Q: incremental garbage collection overhead

Jason Johnson jason.johnson.081 at gmail.com
Thu Nov 22 18:00:40 UTC 2007


This will probably sound like a cop-out, but are you sure you need to
be loading hundreds of thousands of rows?  If you are using an RDBMS
anyway, I would move as much processing as possible to the DB.

I don't know that you are doing this, but in my professional
experience I see a lot of people pulling lots of rows like this and
then doing all kinds of post processing on them.  If one is going to
do that then the overhead of having an RDBMS isn't worth it.  There
are lots of ways to persist data.

On Nov 21, 2007 9:23 PM, alain rastoul <alr.dev at free.fr> wrote:
> Hi
>
> I'm trying to load data from a sql server database (hundred thousands rows)
> into Heaps with ODBC/FFI and I noticed that most of the time is spent in
> incremental garbage collection (about 80 to 90% of the running time of the
> load process!).
> I will look at the ODBCResultSet implementation to limit
> IdentityDictionnary/Row allocation by working with preallocated arrays but
> this will solve only one of my problems.

→ **Stored data**:
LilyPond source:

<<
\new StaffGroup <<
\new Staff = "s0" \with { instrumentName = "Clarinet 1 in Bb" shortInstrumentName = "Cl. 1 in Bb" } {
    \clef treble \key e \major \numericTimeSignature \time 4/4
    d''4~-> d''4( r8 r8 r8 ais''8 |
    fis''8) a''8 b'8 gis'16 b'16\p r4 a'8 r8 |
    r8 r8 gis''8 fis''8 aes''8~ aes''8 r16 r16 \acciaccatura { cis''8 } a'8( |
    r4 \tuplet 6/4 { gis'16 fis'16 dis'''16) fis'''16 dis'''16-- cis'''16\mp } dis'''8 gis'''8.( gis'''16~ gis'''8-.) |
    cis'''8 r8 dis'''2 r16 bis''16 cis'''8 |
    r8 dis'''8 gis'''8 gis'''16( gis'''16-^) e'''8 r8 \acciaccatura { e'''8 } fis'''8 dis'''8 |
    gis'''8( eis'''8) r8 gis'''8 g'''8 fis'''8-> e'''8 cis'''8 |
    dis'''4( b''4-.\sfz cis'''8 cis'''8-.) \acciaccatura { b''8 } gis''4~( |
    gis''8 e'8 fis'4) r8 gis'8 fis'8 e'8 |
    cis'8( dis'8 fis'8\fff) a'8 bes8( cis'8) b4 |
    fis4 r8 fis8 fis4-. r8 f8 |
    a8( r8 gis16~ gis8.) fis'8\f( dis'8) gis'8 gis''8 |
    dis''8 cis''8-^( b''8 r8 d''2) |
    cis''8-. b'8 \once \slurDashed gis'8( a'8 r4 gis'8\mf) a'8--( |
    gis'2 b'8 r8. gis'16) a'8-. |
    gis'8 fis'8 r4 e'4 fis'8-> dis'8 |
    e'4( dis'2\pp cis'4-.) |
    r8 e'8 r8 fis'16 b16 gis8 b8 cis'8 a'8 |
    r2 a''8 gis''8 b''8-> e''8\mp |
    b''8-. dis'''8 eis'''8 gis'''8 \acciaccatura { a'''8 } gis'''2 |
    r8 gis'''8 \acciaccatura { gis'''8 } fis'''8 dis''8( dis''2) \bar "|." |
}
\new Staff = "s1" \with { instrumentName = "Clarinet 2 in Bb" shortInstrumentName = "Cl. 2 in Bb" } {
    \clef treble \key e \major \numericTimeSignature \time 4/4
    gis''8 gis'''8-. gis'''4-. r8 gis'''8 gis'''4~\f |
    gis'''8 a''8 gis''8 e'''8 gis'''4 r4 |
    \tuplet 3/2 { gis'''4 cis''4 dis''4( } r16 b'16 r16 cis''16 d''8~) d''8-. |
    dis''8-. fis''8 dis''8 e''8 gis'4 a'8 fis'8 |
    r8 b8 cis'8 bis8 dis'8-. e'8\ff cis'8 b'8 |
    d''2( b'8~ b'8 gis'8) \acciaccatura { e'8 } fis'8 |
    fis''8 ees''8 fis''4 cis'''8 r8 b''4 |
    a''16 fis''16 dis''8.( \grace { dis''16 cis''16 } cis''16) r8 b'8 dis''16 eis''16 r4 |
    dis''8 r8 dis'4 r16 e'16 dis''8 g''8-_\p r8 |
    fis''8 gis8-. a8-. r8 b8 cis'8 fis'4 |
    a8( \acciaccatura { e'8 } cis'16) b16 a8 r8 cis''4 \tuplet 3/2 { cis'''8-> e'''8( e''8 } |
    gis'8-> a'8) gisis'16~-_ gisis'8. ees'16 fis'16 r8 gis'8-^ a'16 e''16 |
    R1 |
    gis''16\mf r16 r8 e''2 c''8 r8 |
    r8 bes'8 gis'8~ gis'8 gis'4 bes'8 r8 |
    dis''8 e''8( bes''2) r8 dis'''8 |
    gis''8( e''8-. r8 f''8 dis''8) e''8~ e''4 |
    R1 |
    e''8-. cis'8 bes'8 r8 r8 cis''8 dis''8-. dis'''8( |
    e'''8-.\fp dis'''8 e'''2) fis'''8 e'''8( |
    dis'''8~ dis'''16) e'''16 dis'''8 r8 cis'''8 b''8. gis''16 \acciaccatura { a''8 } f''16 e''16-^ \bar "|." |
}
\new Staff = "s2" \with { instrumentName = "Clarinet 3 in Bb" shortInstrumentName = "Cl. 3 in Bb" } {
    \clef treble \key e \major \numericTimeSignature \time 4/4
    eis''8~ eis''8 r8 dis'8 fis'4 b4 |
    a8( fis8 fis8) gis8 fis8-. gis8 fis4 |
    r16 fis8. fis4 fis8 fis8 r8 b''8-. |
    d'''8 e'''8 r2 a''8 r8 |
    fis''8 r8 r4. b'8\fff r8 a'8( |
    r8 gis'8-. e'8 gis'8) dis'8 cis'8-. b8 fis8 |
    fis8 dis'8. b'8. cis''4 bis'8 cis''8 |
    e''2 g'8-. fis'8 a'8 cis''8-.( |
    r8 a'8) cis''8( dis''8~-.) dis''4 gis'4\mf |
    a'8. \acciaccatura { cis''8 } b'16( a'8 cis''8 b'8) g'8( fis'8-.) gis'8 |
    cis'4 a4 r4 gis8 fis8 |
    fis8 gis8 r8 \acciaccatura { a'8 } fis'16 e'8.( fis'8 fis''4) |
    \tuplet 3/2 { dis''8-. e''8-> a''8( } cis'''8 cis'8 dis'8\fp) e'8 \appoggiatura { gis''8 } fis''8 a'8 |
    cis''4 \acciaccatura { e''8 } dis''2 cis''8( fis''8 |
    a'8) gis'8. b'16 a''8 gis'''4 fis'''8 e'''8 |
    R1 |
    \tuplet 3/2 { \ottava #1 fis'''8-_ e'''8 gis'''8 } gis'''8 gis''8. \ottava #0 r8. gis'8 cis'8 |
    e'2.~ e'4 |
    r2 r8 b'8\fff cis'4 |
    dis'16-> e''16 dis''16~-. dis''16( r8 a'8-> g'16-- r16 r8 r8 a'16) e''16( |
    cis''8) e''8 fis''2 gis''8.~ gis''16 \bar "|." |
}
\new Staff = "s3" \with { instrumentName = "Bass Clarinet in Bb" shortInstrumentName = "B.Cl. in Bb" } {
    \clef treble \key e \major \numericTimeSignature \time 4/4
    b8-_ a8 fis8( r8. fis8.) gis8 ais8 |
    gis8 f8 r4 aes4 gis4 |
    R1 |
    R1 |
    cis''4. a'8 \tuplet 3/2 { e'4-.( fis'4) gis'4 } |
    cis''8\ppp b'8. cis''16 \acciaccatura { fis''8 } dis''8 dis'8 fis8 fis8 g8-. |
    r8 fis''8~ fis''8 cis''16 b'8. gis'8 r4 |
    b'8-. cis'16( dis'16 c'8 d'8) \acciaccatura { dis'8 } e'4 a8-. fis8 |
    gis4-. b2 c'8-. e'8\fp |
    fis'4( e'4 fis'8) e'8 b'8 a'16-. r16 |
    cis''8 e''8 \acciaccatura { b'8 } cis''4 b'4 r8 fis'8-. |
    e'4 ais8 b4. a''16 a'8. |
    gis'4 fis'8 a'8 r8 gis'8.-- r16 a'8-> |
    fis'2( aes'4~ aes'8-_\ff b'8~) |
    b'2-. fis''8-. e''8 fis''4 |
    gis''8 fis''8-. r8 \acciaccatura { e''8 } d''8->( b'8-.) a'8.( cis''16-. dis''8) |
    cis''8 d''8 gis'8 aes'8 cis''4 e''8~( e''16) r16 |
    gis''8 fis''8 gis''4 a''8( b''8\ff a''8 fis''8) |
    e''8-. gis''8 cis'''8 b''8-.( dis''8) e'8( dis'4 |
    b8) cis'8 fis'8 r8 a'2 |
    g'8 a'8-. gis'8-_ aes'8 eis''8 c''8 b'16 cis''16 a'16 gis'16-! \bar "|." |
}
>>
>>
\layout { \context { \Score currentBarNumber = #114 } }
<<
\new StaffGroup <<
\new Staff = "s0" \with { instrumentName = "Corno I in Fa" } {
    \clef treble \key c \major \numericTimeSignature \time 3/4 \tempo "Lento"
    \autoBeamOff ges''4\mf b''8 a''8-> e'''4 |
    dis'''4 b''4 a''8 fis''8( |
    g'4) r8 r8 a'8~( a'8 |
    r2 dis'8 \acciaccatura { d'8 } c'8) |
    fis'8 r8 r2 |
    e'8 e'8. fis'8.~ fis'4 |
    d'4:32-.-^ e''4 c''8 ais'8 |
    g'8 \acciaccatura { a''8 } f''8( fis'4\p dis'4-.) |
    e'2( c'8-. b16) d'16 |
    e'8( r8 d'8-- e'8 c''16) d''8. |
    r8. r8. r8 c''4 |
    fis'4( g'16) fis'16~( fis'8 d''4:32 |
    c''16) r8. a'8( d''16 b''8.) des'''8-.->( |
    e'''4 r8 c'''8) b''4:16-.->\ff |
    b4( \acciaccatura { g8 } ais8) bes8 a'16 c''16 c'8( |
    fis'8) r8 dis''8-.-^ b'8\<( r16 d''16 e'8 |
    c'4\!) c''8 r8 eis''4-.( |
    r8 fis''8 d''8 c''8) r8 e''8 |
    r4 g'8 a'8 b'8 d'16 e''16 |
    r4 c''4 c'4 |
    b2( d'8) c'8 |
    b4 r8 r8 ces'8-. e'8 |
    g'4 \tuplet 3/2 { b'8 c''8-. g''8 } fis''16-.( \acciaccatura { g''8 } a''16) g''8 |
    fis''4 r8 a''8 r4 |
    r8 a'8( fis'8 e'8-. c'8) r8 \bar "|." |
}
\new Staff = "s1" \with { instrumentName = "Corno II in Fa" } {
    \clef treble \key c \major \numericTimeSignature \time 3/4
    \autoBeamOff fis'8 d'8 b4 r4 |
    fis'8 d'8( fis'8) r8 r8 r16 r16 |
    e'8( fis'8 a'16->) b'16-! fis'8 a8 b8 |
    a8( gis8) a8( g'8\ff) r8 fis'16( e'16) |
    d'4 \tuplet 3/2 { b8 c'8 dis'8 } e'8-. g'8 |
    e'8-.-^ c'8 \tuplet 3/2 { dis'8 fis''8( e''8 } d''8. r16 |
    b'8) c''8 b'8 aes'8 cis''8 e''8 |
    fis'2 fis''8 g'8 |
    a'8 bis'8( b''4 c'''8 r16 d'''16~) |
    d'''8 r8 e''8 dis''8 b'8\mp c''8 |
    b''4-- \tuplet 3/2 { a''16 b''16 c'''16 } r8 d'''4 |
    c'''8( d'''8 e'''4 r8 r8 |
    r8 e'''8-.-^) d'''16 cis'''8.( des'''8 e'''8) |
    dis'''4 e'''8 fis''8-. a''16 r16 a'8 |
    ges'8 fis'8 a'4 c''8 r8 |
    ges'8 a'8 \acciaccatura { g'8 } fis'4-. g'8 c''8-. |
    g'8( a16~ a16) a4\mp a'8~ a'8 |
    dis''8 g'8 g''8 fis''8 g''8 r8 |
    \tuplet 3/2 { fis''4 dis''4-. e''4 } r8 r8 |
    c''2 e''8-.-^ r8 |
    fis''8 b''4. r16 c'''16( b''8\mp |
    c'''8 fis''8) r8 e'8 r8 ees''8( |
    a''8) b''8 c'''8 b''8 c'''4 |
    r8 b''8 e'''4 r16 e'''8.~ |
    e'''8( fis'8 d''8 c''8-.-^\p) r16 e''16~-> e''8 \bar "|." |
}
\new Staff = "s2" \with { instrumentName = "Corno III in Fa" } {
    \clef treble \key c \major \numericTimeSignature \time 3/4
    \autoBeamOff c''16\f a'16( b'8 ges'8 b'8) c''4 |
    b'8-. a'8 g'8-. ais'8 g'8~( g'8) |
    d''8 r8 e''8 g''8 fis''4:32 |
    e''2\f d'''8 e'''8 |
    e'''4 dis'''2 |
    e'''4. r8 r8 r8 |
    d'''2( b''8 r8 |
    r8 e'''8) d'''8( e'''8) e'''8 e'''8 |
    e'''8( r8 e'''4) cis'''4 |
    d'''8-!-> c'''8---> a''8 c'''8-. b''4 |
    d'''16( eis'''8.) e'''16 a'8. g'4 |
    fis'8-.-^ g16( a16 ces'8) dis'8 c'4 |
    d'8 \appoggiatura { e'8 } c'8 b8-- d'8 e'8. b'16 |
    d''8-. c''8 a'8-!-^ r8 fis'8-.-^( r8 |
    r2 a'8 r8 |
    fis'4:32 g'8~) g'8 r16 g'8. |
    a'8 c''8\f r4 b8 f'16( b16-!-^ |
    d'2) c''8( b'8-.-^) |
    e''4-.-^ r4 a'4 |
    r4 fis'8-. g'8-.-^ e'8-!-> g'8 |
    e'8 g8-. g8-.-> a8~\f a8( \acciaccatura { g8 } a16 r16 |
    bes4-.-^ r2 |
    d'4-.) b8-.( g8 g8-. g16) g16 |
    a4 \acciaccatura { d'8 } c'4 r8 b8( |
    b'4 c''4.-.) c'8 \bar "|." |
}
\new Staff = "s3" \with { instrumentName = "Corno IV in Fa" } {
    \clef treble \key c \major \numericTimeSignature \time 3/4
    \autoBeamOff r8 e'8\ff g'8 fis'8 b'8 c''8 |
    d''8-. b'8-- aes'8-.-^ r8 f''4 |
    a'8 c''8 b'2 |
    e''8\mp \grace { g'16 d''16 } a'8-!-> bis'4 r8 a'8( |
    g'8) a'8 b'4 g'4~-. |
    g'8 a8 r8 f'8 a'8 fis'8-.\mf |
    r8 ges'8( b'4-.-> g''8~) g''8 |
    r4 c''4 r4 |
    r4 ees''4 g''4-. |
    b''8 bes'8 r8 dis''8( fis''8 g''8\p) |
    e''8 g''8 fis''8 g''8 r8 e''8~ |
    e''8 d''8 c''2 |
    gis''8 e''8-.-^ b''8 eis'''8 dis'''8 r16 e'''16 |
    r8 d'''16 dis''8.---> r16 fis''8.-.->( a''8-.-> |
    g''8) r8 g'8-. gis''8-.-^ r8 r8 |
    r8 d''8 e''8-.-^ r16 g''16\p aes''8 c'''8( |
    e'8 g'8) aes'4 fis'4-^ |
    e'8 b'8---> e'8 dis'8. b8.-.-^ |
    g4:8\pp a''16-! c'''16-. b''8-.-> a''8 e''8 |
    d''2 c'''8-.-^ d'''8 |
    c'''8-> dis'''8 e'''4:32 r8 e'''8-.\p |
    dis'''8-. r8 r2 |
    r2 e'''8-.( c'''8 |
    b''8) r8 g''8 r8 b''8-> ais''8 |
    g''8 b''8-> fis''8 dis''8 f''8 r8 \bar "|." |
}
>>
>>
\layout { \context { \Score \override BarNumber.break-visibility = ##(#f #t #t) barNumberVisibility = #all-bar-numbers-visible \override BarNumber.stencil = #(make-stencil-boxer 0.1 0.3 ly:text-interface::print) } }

→ **Apply what you read**:
a) Output the passage of the garbage collection post that opens with the words containing "This will probably" and closes with "possible to the DB.", copying it word for word.
b) Answer these questions from the garbage collection post:
(i) What share of the load process's running time is spent in incremental garbage collection?
(ii) What kind of database is the data being loaded from?
(iii) Where does the reply suggest moving as much processing as possible?
Draw only on the garbage collection post.

→ **List of answers**:
a)
This will probably sound like a cop-out, but are you sure you need to
be loading hundreds of thousands of rows?  If you are using an RDBMS
anyway, I would move as much processing as possible to the DB.

b)
(i) About 80 to 90%.
(ii) A SQL Server database.
(iii) To the DB.